We often hear the term bankruptcy and think the worst. Certainly, running up enough debt to file for bankruptcy is never a good thing. However, there are many benefits to declaring bankruptcy, and doing so may help you begin working to build up your credit and finances and be rid of unmanageable loans quickly.
First, filing for bankruptcy will eliminate the constant barrage of phone calls and letters from creditors. Filing will prompt an automatic stay on all of your debts, immediately preventing creditors from suing or taking action against you. They will also not be allowed to contact you about collecting. This will give you peace of mind while you work toward building up your finances again.

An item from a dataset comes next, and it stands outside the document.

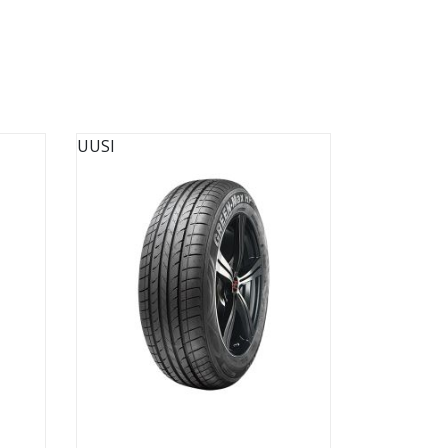
UUSI
UUSI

Most of your debts will be completely discharged. Some back taxes can also be eliminated; this is specifically true of income taxes. While some types of debt (such as student loans) will not be discharged, filing for bankruptcy will prevent collectors from contacting you. That, coupled with the alleviation of your other outstanding debt, will allow you to begin focusing on paying back those non-dischargeable debts that may have seemed daunting before.
Depending on your state, you may be able to keep some assets you already own, such as your house or car. This will make it much easier to begin building up credit and earning money than if you continue to work through heavy debt.
Though filing for bankruptcy will certainly hurt your credit, it may not damage it as much as continued missed payments and defaulting would. If your debt seems impossible to keep up with, the best option for your credit may be to file.
The choice to file for bankruptcy is never an easy one to make, but it may be the right one, depending on your situation. If you are in serious debt and considering bankruptcy, review all of your options in order to decide if bankruptcy is a beneficial choice for you.